Docs for config, matching, etc
Hi! Great tool, but it took me a while to understand how to match my sensors that are not covered by default config. I ended up rewriting it from scratch for easier discovery and querying, and made a HOWTO to help understand how it works.

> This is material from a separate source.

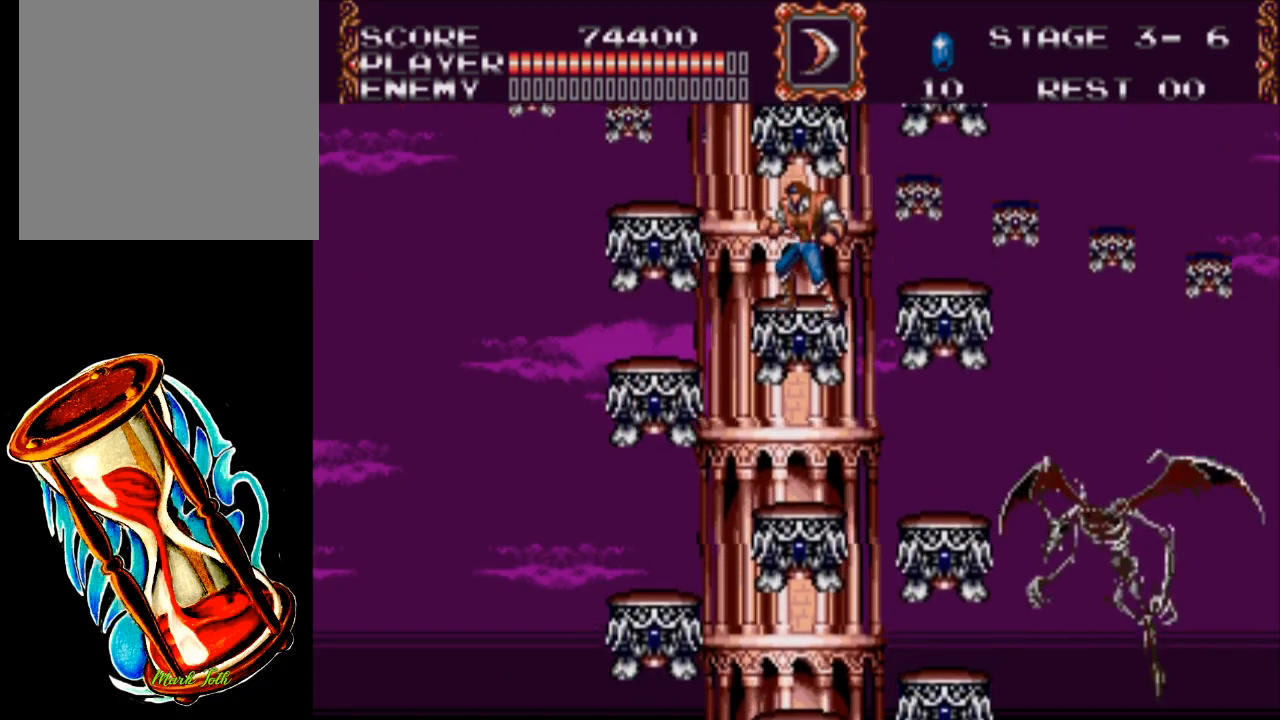
{"buttons": ["A"], "events": [[283, "A", "down"]]}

Hope it helps somebody, that's why i'm putting it into issues.
metadata:
description: HWiNFO to Prometheus Metric Mapping data
README: |
hwinfo-prometheus mapping HOWTO
mapping is a list of C# regular expressions with named capture groups.
each regex is matched against every sensor name retrieved from hwinfo.

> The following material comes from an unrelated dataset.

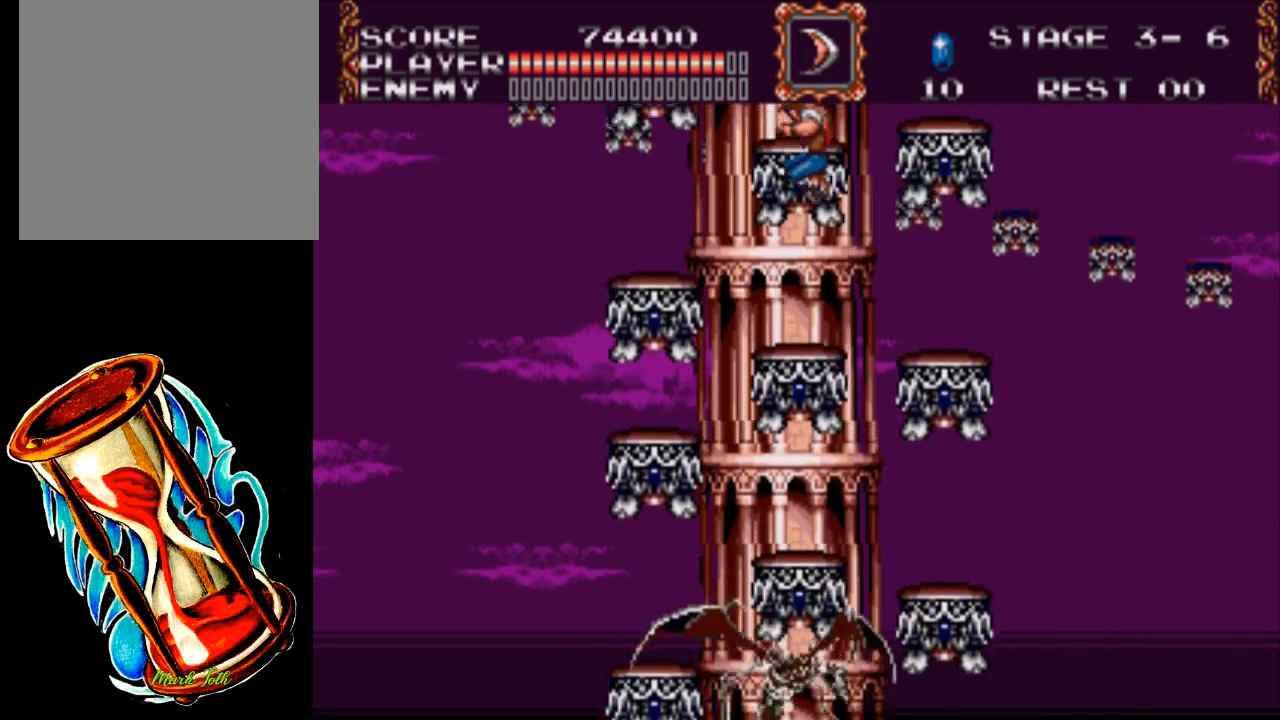
{"buttons": [], "events": [[167, "A", "up"]]}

sensor name is a string that is visible in hwinfo UI.
if regex matches, named groups get extracted and transformed into prometheus tags.

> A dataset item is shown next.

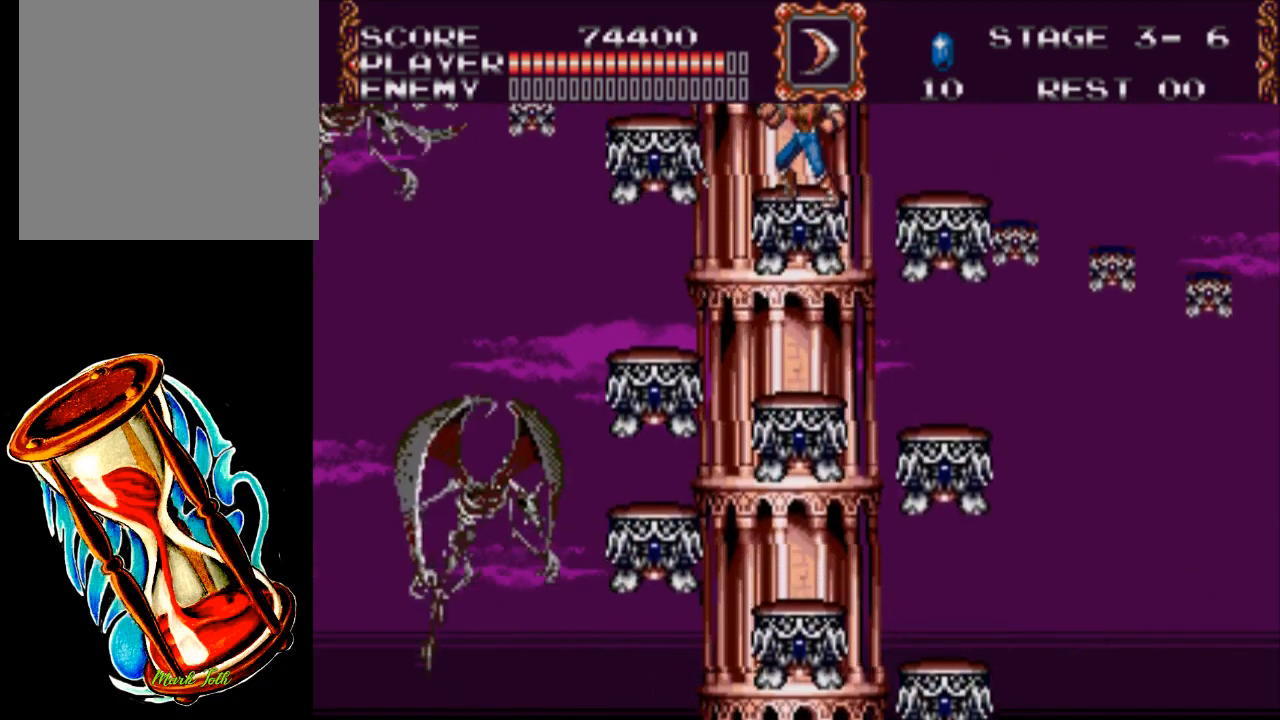
{"buttons": [], "events": []}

other sensor data is extracted into tags too. also, you can set tags manually. see details below.
prometheus metric name is constructed from:
* "hwi_" prefix
* value of regex group "Entity" as another prefix
* value of regex group "MetricName", or, if absent, sensor name from hwinfo
* sensor unit suffix (mhz, v, c, etc)
for example, "hwi_ram_used_mb"
prometheus tags:
* "sensor" from sensor name (the one used for regex matching)
* "unit" from sensor unit, eg. "MHz", "%"
* "sensor_type" from sensor category, eg. "SENSOR_TYPE_POWER"
* "source" from sensor source - folder name in hwinfo UI, eg. "CPU [#0]: AMD Ryzen 9 7945HX"
* "category" from regex group "MetricCategory"
* other named groups are converted to tags
special regex groups:
* "Entity" - metric name prefix, after "hwi_", empty by default
* "MetricName" - its value goes to metric name. if empty, original sensor name string is used
* "MetricCategory" - the only group that gets renamed to "category" tag for some reason
manually set values for tags:
if you can't match certain text in sensor name, but need to override metric name, pefix, or set custom tag value,
you can add an empty group with name in special format like this:
"(?<MyTag_MyValue>)", eg. "(?<Entity_custom>)" or "(?<MetricName_test123>)".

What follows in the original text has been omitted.